» **Your objective**
Pull out every line from the items below that contains the string "imprint".

» **The records**
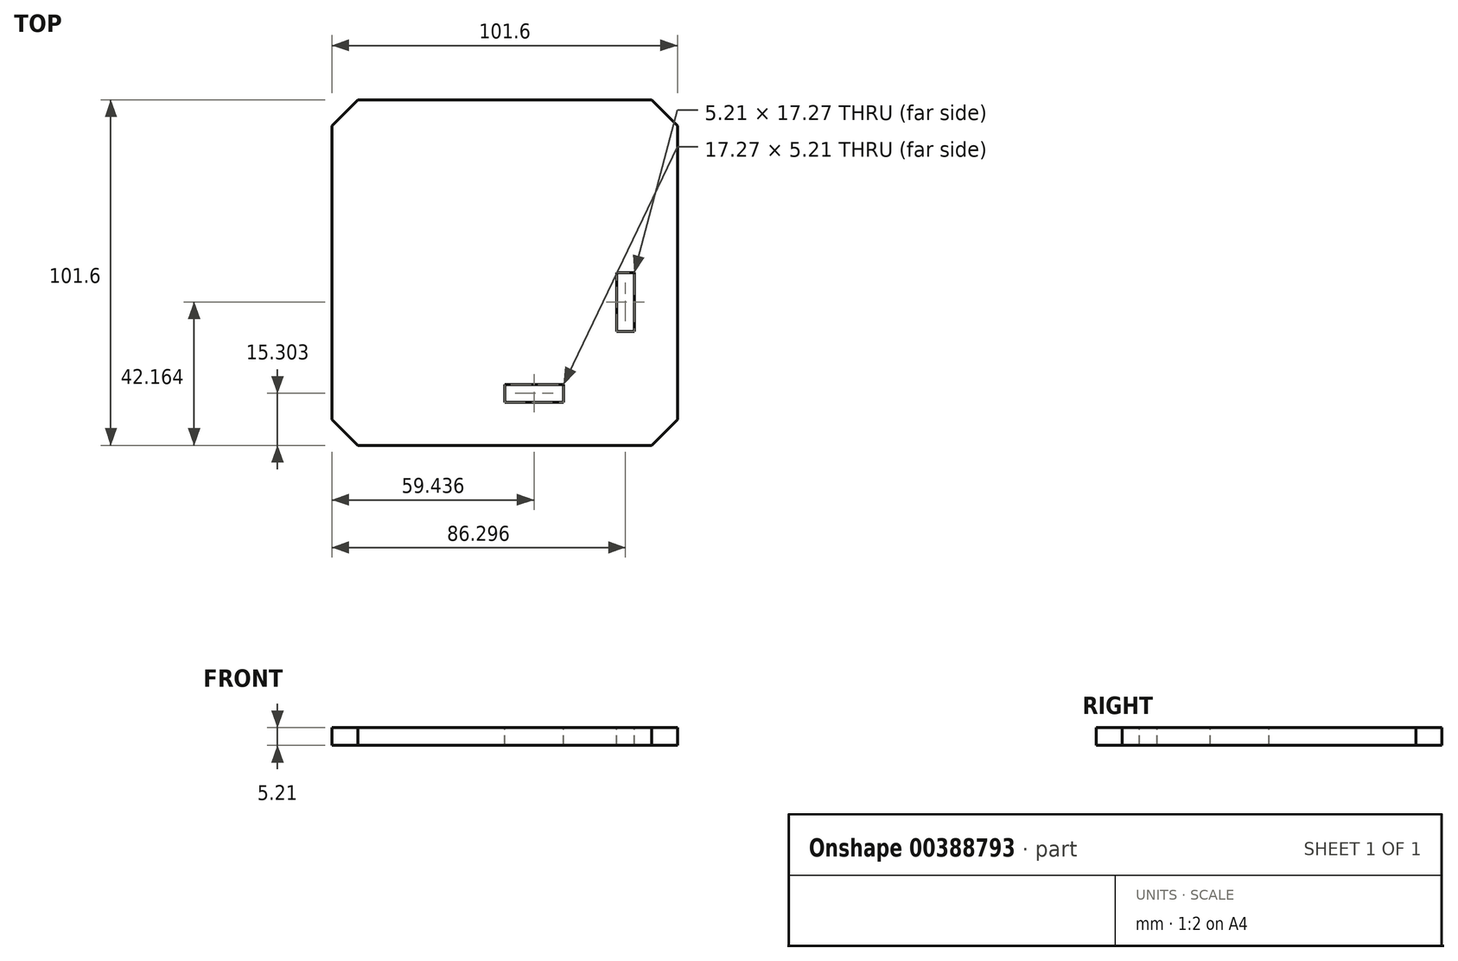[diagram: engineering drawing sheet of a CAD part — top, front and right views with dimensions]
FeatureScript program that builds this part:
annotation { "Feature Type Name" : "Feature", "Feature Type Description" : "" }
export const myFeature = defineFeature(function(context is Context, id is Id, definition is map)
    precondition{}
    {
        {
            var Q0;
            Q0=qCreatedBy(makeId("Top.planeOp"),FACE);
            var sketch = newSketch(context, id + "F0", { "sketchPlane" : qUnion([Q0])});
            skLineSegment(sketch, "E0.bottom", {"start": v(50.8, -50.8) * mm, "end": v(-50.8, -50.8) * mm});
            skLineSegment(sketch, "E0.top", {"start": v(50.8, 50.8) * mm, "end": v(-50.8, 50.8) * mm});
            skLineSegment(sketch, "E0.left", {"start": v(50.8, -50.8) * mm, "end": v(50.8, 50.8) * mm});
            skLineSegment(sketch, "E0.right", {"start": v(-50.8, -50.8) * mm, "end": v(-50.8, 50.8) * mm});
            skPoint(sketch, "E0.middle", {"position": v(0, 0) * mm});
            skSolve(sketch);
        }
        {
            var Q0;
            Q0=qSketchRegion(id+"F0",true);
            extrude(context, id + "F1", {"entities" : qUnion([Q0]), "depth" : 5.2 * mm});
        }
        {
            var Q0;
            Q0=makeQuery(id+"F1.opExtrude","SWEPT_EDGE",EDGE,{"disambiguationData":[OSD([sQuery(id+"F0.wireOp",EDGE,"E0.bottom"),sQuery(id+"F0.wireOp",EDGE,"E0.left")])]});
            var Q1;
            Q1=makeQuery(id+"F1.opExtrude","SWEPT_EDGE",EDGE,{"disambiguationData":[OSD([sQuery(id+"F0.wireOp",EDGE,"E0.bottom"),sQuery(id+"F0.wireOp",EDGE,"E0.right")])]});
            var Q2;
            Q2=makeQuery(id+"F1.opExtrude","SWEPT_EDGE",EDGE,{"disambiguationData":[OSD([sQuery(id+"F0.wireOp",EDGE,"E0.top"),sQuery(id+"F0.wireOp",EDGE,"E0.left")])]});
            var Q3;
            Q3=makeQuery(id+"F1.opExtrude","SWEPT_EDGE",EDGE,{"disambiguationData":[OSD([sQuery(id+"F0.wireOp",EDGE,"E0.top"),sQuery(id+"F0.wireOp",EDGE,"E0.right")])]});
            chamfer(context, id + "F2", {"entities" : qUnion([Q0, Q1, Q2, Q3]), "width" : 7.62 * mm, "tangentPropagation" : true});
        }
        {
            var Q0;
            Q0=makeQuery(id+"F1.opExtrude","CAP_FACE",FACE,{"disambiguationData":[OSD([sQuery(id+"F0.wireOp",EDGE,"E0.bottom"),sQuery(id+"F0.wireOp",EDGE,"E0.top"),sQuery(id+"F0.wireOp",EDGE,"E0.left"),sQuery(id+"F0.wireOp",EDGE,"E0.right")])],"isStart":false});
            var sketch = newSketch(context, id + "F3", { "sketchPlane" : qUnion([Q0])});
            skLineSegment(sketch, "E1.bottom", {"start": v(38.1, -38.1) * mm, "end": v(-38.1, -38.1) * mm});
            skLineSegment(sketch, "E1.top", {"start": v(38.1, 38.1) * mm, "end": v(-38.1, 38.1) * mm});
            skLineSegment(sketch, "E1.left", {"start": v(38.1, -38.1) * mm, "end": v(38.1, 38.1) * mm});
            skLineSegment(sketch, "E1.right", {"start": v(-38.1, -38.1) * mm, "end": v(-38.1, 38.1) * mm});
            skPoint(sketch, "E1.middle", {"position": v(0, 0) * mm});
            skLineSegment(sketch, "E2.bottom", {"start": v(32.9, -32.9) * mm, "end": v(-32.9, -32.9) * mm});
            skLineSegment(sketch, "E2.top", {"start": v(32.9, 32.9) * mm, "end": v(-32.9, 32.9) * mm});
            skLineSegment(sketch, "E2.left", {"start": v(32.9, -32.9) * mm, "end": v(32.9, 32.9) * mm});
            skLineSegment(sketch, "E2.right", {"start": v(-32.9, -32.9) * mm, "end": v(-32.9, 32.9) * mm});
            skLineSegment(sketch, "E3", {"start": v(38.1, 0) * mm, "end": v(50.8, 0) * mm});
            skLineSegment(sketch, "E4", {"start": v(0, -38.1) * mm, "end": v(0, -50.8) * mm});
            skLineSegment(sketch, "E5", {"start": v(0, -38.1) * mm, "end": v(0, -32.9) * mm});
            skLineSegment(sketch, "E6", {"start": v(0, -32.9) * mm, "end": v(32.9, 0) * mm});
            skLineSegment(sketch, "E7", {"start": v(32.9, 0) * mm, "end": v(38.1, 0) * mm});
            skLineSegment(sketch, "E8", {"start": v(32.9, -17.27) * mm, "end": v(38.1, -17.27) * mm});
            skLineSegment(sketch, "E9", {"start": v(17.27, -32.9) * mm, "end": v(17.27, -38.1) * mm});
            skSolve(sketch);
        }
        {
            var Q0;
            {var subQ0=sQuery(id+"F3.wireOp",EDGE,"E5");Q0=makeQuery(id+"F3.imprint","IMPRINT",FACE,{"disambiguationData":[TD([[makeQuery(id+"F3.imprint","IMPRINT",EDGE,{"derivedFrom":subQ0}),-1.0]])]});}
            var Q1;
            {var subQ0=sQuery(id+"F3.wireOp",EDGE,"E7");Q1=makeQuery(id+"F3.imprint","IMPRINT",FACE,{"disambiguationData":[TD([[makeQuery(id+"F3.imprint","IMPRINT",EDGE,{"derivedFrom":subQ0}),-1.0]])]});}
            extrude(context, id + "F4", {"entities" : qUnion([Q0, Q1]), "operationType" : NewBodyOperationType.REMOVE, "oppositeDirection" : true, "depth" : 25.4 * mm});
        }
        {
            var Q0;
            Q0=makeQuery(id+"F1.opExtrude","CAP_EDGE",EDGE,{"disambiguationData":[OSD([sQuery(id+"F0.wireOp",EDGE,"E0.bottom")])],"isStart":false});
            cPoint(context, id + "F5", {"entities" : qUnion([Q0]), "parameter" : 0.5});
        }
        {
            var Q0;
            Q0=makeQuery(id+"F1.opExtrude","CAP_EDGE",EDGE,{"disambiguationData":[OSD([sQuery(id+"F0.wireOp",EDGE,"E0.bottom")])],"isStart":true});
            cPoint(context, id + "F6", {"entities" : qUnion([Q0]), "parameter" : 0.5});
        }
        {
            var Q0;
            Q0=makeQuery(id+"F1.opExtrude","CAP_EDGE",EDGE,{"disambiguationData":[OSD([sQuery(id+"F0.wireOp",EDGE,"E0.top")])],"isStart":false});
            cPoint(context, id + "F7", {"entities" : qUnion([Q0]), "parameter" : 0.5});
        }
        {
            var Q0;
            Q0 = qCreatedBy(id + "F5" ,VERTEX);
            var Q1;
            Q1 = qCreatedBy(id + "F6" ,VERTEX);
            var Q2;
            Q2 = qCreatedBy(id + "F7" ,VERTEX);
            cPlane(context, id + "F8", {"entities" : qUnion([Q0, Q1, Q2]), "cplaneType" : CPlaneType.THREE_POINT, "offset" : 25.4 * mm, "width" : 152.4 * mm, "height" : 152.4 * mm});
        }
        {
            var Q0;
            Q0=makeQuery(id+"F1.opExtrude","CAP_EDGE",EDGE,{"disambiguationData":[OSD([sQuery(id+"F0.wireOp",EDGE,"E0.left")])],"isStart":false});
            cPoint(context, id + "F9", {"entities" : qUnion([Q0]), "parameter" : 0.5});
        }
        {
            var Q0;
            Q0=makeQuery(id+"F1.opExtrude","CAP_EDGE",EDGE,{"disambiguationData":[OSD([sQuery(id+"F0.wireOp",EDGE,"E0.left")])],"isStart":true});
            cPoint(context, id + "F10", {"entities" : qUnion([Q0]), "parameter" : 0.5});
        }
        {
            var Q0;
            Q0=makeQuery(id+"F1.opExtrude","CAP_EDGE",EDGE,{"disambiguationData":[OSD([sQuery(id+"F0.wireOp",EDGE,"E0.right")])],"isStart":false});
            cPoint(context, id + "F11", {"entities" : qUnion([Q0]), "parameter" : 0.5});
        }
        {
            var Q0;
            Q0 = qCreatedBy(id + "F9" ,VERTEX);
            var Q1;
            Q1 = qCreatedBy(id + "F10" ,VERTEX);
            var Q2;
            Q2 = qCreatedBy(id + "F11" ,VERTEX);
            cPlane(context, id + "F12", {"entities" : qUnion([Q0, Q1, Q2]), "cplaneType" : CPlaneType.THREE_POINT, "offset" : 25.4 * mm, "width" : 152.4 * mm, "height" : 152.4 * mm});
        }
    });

» **Result below**
            {var subQ0=sQuery(id+"F3.wireOp",EDGE,"E5");Q0=makeQuery(id+"F3.imprint","IMPRINT",FACE,{"disambiguationData":[TD([[makeQuery(id+"F3.imprint","IMPRINT",EDGE,{"derivedFrom":subQ0}),-1.0]])]});}
            {var subQ0=sQuery(id+"F3.wireOp",EDGE,"E7");Q1=makeQuery(id+"F3.imprint","IMPRINT",FACE,{"disambiguationData":[TD([[makeQuery(id+"F3.imprint","IMPRINT",EDGE,{"derivedFrom":subQ0}),-1.0]])]});}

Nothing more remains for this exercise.